HazyResearch / ThunderKittens

Tile primitives for speedy kernels
MIT License
1.66k stars 70 forks source link

c++20 does not work? #45

Open ziyuhuang123 opened 4 months ago

ziyuhuang123 commented 4 months ago

Hi! I am running on 4090 for example/attn/4090, using nvcc=12.3, gcc and g++=10, but meet error below:

(py_hzy_new) 4090-01% make                     
nvcc -ccbin=/home/zyhuang/miniconda3/envs/py_hzy_new/bin/g++ -DNDEBUG -Xcompiler=-fPIE --expt-extended-lambda --expt-relaxed-constexpr -Xcompiler=-Wno-psabi -Xcompiler=-fno-strict-aliasing --use_fast_math -forward-unknown-to-host-compiler -O3 -Xnvlink=--verbose -Xptxas=--verbose -Xptxas=--warn-on-spills -std=c++20 -MD -MT -MF -x cu -lrt -lpthread -ldl -DKITTENS_4090 -arch=sm_89 -lcuda -lcudadevrt -lcudart_static -lcublas 4090_ker.cu -o attn_fwd
../../../src/common/base_types.cuh(93): error: namespace "std" has no member "bit_cast"
      static __attribute__((device)) inline constexpr bf16 zero() { return std::bit_cast<__nv_bfloat16>(uint16_t(0x0000)); }

I guess.... c++20 is still not supported somehow?

ahepp commented 4 months ago

I was able to replicate the issue, and resolved it by using gcc/g++ 11

koceja commented 2 weeks ago

GCC 10 doesn't support bit_cast (p0476r2), but GCC11 does.

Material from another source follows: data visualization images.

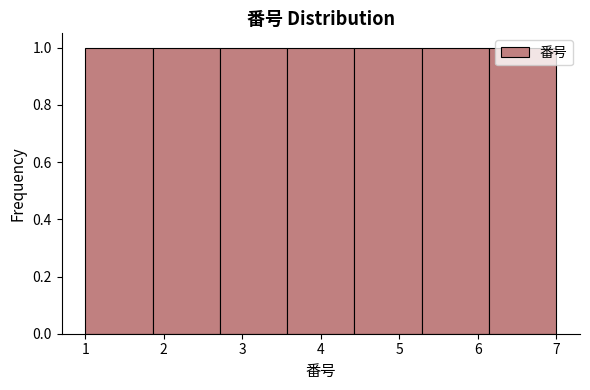

Reading left to right, list every bar in this chart as the range it spans on the x-axis followed by its height. Neither the bar edges nor the heights are printed on the chart, so give them approximately, as read against the axes.

1.0 to 1.9: 1
1.9 to 2.7: 1
2.7 to 3.6: 1
3.6 to 4.4: 1
4.4 to 5.3: 1
5.3 to 6.1: 1
6.1 to 7.0: 1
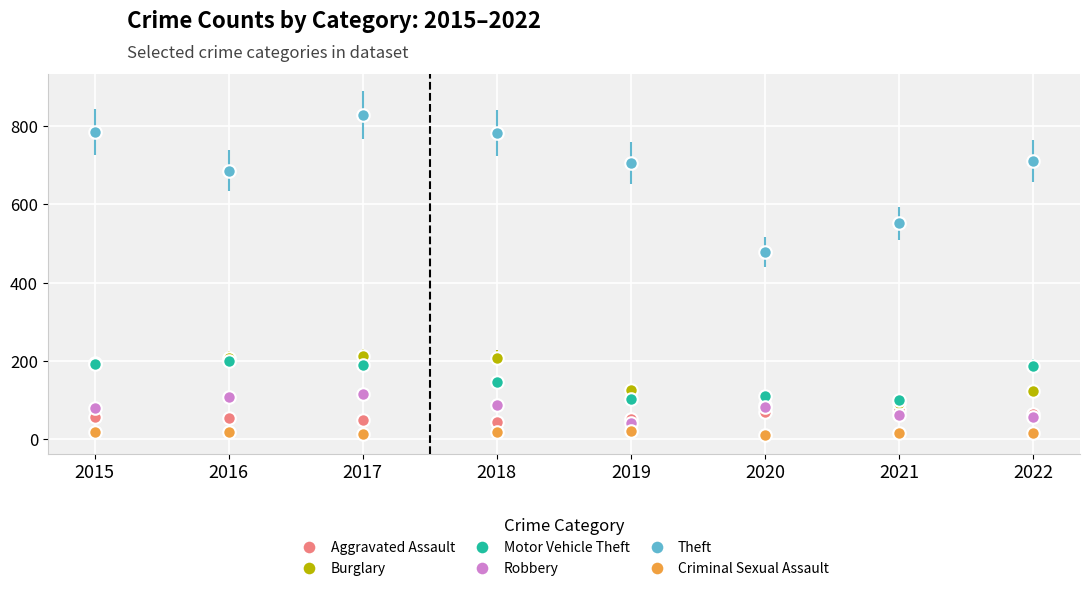

Which series has the widest spread of values?

Theft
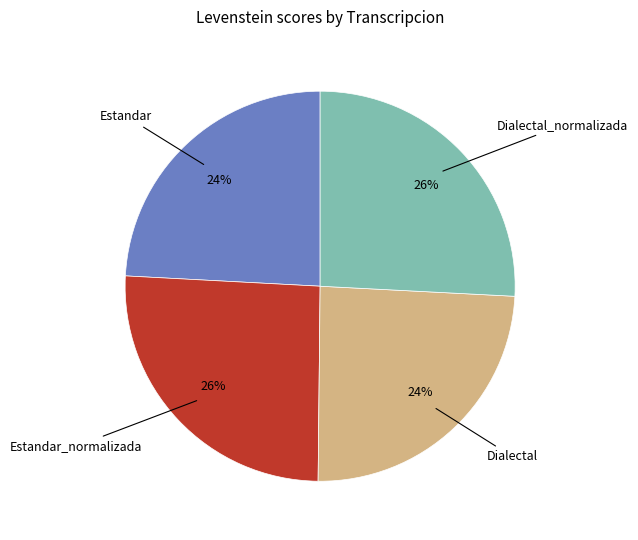

Is there a majority slice in this chart?

No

You can check the implementation status of different std features for these compilers here: GCC 10 implementation status GCC 11 implementation status

Gcc 10 doesn't work with this repo, should use the newer compilers/versions of gcc as they continuously add more support for the different features of c++20 and beyond.